Einzig bei der medizinischen Indikation wurde das Gesetz von 1995 vor vier Jahren noch einmal verschärft: Wenn die Eltern von einer drohenden Missbildung erfahren, müssen sie eine Bedenkfrist von drei Tagen einhalten. Das soll verhindern, dass sie sich im ersten Schock zu einem Abbruch entschließen, den sie später bereuen.

Lexikon

Geschichte.
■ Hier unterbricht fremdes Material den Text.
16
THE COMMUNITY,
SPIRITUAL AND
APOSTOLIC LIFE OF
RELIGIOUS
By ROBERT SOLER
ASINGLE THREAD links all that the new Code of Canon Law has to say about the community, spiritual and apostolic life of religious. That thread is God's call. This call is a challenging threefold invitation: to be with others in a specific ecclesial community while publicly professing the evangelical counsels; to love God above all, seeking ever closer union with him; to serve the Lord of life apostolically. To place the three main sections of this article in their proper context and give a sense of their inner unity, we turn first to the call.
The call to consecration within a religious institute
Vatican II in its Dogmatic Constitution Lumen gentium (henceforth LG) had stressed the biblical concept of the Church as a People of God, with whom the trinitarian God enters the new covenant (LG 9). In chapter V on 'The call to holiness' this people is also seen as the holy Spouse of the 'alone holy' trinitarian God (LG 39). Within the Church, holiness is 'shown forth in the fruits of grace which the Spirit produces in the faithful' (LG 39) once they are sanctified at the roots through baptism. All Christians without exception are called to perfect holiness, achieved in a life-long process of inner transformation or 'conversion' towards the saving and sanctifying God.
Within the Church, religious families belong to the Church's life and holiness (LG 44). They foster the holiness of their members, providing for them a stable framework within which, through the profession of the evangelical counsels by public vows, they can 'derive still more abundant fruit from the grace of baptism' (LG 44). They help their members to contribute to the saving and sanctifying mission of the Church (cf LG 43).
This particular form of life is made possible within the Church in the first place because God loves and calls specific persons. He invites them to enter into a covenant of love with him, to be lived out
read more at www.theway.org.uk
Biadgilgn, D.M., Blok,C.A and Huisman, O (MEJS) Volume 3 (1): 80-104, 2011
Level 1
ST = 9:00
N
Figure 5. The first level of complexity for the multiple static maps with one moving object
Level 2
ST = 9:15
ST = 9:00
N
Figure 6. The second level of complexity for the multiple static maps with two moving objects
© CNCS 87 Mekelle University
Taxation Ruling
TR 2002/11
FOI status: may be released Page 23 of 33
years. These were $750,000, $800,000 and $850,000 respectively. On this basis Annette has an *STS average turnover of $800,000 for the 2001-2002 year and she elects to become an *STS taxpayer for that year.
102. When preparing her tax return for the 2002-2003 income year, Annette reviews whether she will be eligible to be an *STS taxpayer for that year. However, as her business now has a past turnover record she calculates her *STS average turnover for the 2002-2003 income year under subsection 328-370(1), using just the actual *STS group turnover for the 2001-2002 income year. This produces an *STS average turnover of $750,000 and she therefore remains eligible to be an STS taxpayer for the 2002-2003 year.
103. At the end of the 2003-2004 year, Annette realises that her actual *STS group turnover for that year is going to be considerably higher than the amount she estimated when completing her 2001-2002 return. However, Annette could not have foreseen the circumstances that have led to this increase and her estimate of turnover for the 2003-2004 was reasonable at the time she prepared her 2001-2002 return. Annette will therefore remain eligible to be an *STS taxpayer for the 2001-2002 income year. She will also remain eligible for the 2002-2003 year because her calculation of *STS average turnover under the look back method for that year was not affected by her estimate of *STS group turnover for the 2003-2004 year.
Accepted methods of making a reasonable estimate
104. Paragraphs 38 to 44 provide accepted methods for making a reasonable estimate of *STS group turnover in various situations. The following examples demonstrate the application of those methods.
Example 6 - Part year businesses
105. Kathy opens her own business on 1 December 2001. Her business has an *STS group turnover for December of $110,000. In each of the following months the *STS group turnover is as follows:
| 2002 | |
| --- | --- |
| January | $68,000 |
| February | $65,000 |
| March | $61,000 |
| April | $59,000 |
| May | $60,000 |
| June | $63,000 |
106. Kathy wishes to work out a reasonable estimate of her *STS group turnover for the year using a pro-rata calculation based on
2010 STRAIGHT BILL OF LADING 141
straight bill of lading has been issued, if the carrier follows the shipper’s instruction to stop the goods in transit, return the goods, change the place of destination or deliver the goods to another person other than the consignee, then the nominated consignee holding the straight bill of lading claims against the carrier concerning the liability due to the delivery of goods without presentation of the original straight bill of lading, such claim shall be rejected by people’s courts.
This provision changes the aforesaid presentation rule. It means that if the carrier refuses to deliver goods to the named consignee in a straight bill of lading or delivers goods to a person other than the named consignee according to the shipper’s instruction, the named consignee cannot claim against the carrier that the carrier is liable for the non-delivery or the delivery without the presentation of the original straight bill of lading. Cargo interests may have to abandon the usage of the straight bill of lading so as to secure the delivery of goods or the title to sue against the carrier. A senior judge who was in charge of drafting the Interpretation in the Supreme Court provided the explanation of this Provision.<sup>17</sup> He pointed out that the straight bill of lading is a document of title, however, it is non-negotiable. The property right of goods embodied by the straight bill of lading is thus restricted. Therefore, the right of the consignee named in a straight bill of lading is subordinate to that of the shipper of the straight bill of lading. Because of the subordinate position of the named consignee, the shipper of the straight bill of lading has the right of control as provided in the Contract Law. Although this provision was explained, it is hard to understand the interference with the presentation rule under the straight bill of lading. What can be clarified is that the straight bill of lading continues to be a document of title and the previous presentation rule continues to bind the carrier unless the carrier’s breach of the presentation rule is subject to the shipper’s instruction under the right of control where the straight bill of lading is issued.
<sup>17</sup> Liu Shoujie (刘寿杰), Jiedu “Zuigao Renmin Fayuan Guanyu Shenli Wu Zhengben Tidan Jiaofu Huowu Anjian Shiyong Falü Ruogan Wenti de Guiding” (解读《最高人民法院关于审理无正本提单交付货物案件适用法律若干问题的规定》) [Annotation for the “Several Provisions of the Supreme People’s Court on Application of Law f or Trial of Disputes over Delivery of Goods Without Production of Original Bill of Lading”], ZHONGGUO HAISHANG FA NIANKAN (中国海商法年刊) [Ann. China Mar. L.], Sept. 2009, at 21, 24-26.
Am 29. November 1973 wurde die Fristenlösung vom Nationalrat mit 93 SPÖ-Stimmen gegen die 88 Neinstimmen von ÖVP und FPÖ verabschiedet. Am 1.1.1975 trat sie in Kraft.

Gesetz. Nach §96 StGB ist der Schwangerschaftsabbruch in Österreich strafbar. §97 regelt jedoch die Ausnahmen, vor allem eben die Fristenlösung. Demnach ist der Abbruch innerhalb der ersten drei Monate nach Beginn der Schwangerschaft straffrei, sofern er durch einen Arzt nach vorhergehender ärztlicher Beratung durchgeführt wird.

Straffrei ist auch der medizinisch indizierte Abbruch, wenn z. B. das Leben oder die Gesundheit der Schwangeren ernsthaft in Gefahr ist oder wenn „eine ernste Gefahr besteht, dass das Kind geistig oder körperlich schwer geschädigt“ sein wird. Außer in medizinischen Notfällen ist allerdings kein Arzt verpflichtet, einen Abbruch durchzuführen.